IBM acquires Red Hat - giovannibajo1
https://www.redhat.com/en/about/press-releases/ibm-acquire-red-hat-completely-changing-cloud-landscape-and-becoming-world’s-1-hybrid-cloud-provider?fbclid=IwAR3B4TDmlpBIef4CNRNj5YXTI7j9Zh4-RvOYGDBTLQuVwnBVH_pjsMTsRFM
======
dang
Comments moved to
[https://news.ycombinator.com/item?id=18321884](https://news.ycombinator.com/item?id=18321884).

------
outbackcoder
This is just as well, as I'm moving quite a bit to Net and OpenBSD. I'm tired
of the Linux drama (systemd, CoC, balkanised standards, etc.) the broken stuff
between distros. The slower changes for BSD development typically means more
stable software. And ZFS. Plus, I actually prefer the ICS/BSD license for
software in general, as it's maximally free. I've found over the years, that
my BSD boxes are far and away more stable than their Linux counterparts.
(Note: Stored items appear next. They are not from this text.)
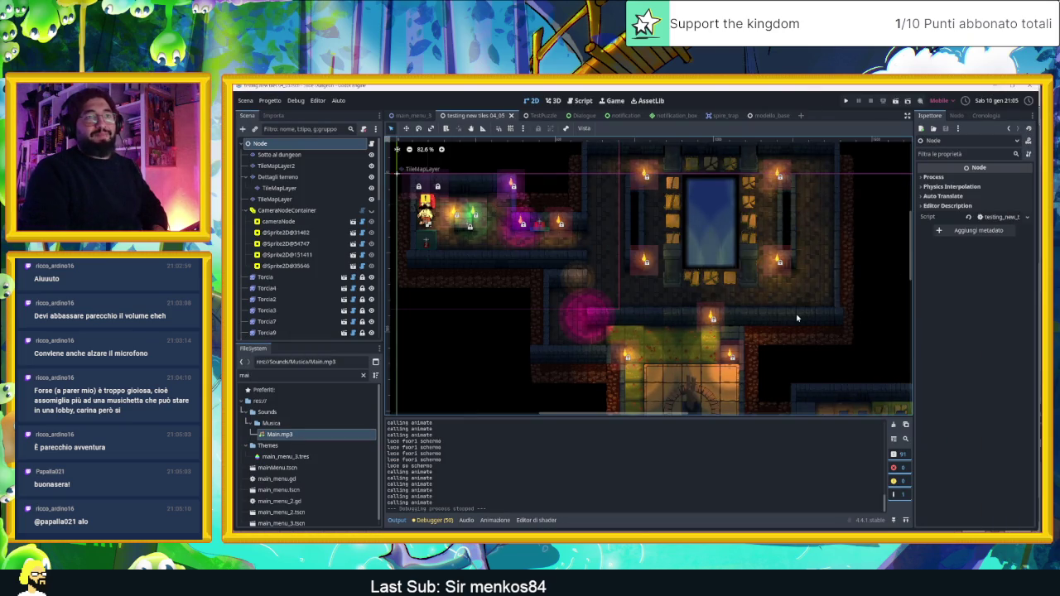
scroll(718, 300, down, 2)
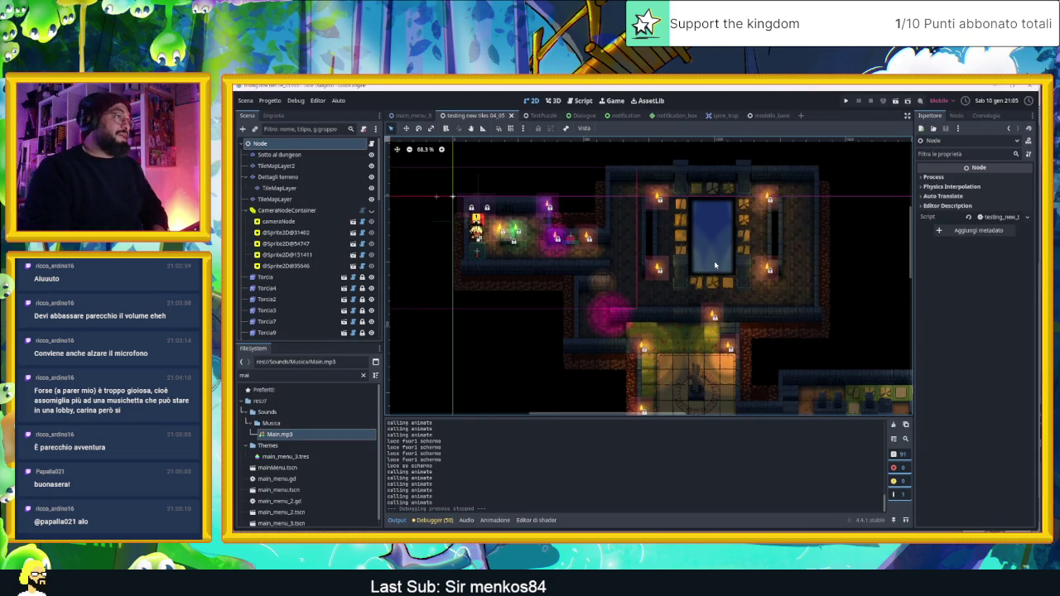
scroll(748, 291, down, 5)
scroll(748, 290, right, 5)
scroll(754, 273, right, 4)
scroll(753, 273, down, 1)
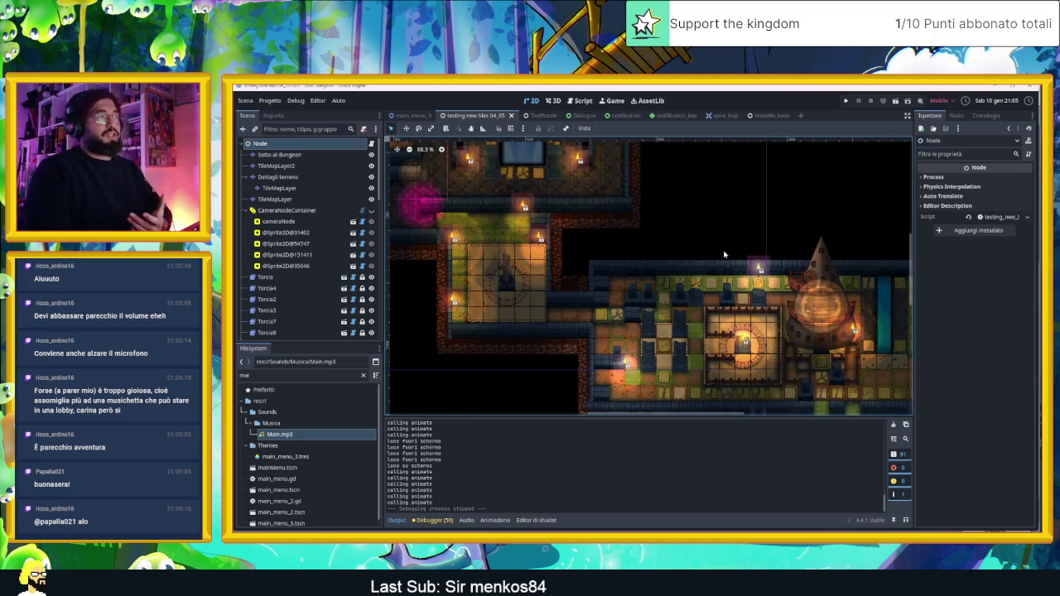
scroll(729, 269, up, 2)
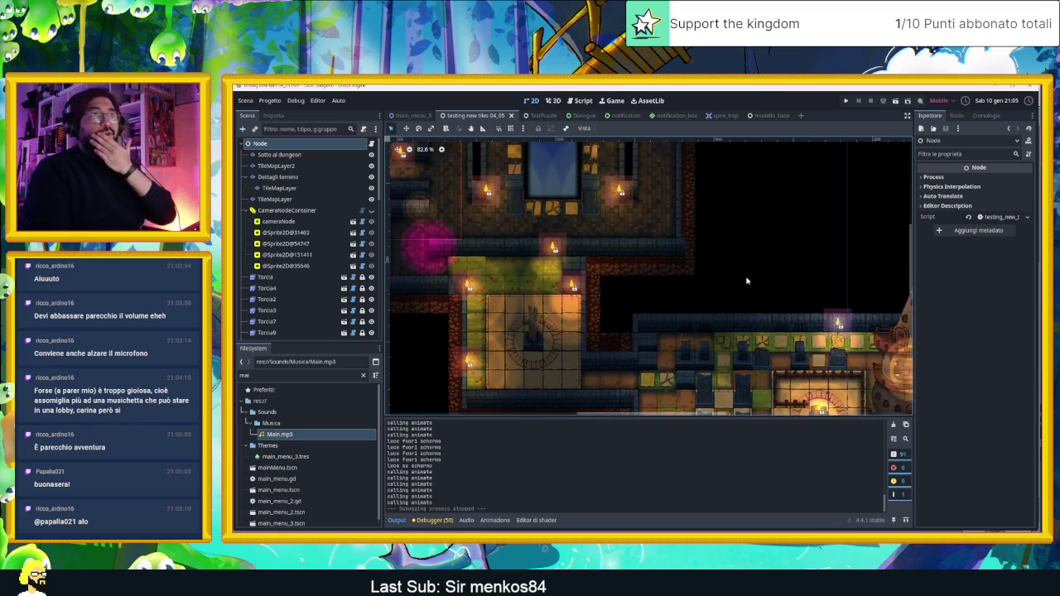
scroll(745, 290, up, 3)
scroll(746, 290, left, 4)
I do
devops mostly, so stability and long-term availability are key factors. ext4
is getting long in the tooth and btrfs is nowhere near ZFS in stability or
ability or I/O. I've never had a BSD system crash unexpectedly other than bad
HW. I cannot say the same for Linux, even RHEL. I feel like a kid again in
many ways, because I get to explore all the cool things the BSDs can do again.
I'm even moving my Raspberry Pi over to NetBSD in the coming days as a
prototype platform to explore BSD embedded possibilities.